活性水素水(かっせいすいそすい)とは「活性水素」が溶けていると主張される水の呼称。健康グッズ販売のための擬似科学・造語であり、科学用語ではない。
一般的に活性水素とは水素原子のことを指し、「水素ラジカル」とも表現される。活性水素水を発生させるとする手法は、マグネシウムなどの金属を用いる手法と電解による方法が用いられる。
水素分子(水素ガス)を溶解させた「水素水」とは区別される。
金属による活性水素水・活性水素仮説
水に対してマグネシウムなどの還元力を持つ金属や陰電圧を
作用させると、通常の水素イオン (H+) や水素分子 (H2) の他に、
反応性の高い水素種「活性水素」(原子状水素(= 水素ラジカル)(H•)、
あるいはヒドリドイオン (H−))が発生してそのまま水に溶けているとする。
「活性水素」が溶けているとされる水が「活性水素水」と呼ばれている。
なお、各水素種の解説については項目: 水素 を参照されたい。
提唱者は、「活性水素とは分子状態でなく単原子で存在する水素のことであり、
健康に害をもたらす活性酸素を還元して消滅させる」と主張している。
電解水や金属マグネシウムを作用させた水の還元電位が低いことが原子状水素の
存在の証拠のひとつとされているが、それに関しては、上述の原子状水素をもちださなくとも、
第25回日本医学会総会の小久見らによる「アルカリイオン水の性質と安全性」

────────────────────

本演習の課題:
• 1. 活性水素水についての提示文から、「活性水素水(かっせいすいそす」で始めて「健康に害をもたらす活性酸素を還元して消滅させる」と主張している。」までの部分を一字一句変えずに再掲してください。
• 2. 活性水素水についての提示文では、水素分子(水素ガス)を溶解させた水は何と呼ばれていますか。

────────────────────

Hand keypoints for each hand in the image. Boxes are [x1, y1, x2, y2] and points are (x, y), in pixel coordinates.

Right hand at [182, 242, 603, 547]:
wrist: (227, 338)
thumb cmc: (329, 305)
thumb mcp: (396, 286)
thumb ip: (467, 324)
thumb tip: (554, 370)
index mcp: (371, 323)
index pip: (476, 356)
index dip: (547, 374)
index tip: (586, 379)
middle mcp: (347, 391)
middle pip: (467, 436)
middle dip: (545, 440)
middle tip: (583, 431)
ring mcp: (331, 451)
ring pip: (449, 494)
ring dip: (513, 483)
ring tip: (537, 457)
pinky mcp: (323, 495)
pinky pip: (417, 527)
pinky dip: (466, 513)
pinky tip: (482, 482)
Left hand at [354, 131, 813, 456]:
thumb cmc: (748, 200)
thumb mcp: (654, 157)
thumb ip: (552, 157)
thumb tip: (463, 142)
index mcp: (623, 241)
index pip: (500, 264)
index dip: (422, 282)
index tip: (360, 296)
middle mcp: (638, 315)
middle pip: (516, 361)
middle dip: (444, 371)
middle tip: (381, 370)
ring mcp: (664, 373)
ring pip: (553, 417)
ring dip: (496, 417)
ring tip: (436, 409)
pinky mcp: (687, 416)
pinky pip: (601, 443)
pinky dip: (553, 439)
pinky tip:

────────────────────

回答一覧:
• 1.
活性水素水(かっせいすいそすい)とは「活性水素」が溶けていると主張される水の呼称。健康グッズ販売のための擬似科学・造語であり、科学用語ではない。
一般的に活性水素とは水素原子のことを指し、「水素ラジカル」とも表現される。活性水素水を発生させるとする手法は、マグネシウムなどの金属を用いる手法と電解による方法が用いられる。
水素分子(水素ガス)を溶解させた「水素水」とは区別される。
金属による活性水素水・活性水素仮説
水に対してマグネシウムなどの還元力を持つ金属や陰電圧を
作用させると、通常の水素イオン (H+) や水素分子 (H2) の他に、
反応性の高い水素種「活性水素」(原子状水素(= 水素ラジカル)(H•)、
あるいはヒドリドイオン (H−))が発生してそのまま水に溶けているとする。
「活性水素」が溶けているとされる水が「活性水素水」と呼ばれている。
なお、各水素種の解説については項目: 水素 を参照されたい。
提唱者は、「活性水素とは分子状態でなく単原子で存在する水素のことであり、
健康に害をもたらす活性酸素を還元して消滅させる」と主張している。

• 2. 「水素水」と呼ばれています。